Prevent DVT, A Traveller’s Worst Nightmare
With the increase in frequency and length of air travel, Deep Vein Thrombosis has become a common problem.
Veins are blood vessels that carry impure blood to the lungs via the right side of the heart to collect oxygen; those from the legs have to travel against gravity to complete this journey. This process is helped by the action of muscles contracting that ‘squeeze’ the blood upwards.

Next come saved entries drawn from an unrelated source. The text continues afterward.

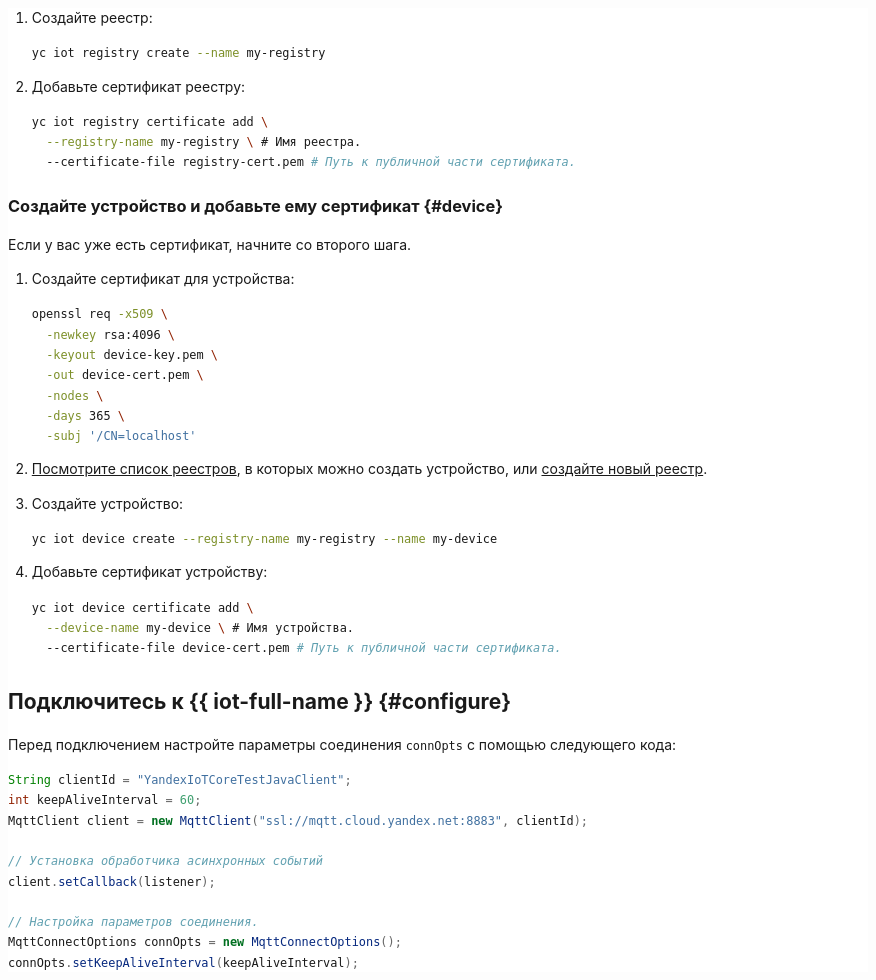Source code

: 1. Создайте реестр:

   ```bash
   yc iot registry create --name my-registry
   ```

1. Добавьте сертификат реестру:

   ```bash
   yc iot registry certificate add \
     --registry-name my-registry \ # Имя реестра.
     --certificate-file registry-cert.pem # Путь к публичной части сертификата.
   ```

### Создайте устройство и добавьте ему сертификат {#device}

Если у вас уже есть сертификат, начните со второго шага.

1. Создайте сертификат для устройства:

   ```bash
   openssl req -x509 \
     -newkey rsa:4096 \
     -keyout device-key.pem \
     -out device-cert.pem \
     -nodes \
     -days 365 \
     -subj '/CN=localhost'
   ```

1. [Посмотрите список реестров](../../iot-core/operations/registry/registry-list.md#registry-list), в которых можно создать устройство, или [создайте новый реестр](../../iot-core/operations/registry/registry-create.md).
1. Создайте устройство:

   ```bash
   yc iot device create --registry-name my-registry --name my-device
   ```

1. Добавьте сертификат устройству:

   ```bash
   yc iot device certificate add \
     --device-name my-device \ # Имя устройства.
     --certificate-file device-cert.pem # Путь к публичной части сертификата.
   ```

## Подключитесь к {{ iot-full-name }} {#configure}

Перед подключением настройте параметры соединения `connOpts` с помощью следующего кода:

```java
String clientId = "YandexIoTCoreTestJavaClient";
int keepAliveInterval = 60;
MqttClient client = new MqttClient("ssl://mqtt.cloud.yandex.net:8883", clientId);

// Установка обработчика асинхронных событий
client.setCallback(listener);

// Настройка параметров соединения.
MqttConnectOptions connOpts = new MqttConnectOptions();
connOpts.setKeepAliveInterval(keepAliveInterval);

```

Prolonged stagnation , such as when we sit in the aeroplane seat for a long time , results in blood remaining stationary in the lower limbs causing a clot to develop. If this clot gets dislodged, it travels up and chocks the blood supply to the lung resulting in a life threatening condition known as Pulmonary Embolism. Those on Hormone Replacement Therapy (HRT) or Oral Contraceptives have a higher risk of developing clots in the legs as do people who are obese, who smoke or suffer from heart failure and cancer.
Approximately one in 4000 air travellers develop DVT, a smaller number progress to develop the dreaded Pulmonary Embolism. Earliest symptoms are swelling of the feet, especially around the ankles and pain in the calf muscles. If after prolonged travel of more than four hours, one develops these symptoms, DVT must be ruled out. Pulmonary embolism or progressive breathlessness can manifest suddenly and must be dealt with immediately.
Avoiding DVT is simple. The simplest and the most important step is to avoid sitting in one position for prolonged periods. Walk around once every hour and often move your legs and feet to improve blood circulation. It is for this reason that DVT is never seen in children – they are forever active and can never be seen sitting for a long time in the same position. Dehydration increases the risk of clots to form. Drink plenty of fluids; reduce coffee and alcohol that increase dehydration. Compression stockings have been shown to prevent stagnation. These can be bought over the counter. (Ordinary stockings have an elastic band only at the top and may worsen stagnation). Consult your doctor if there are any medical conditions that may predispose you to DVT.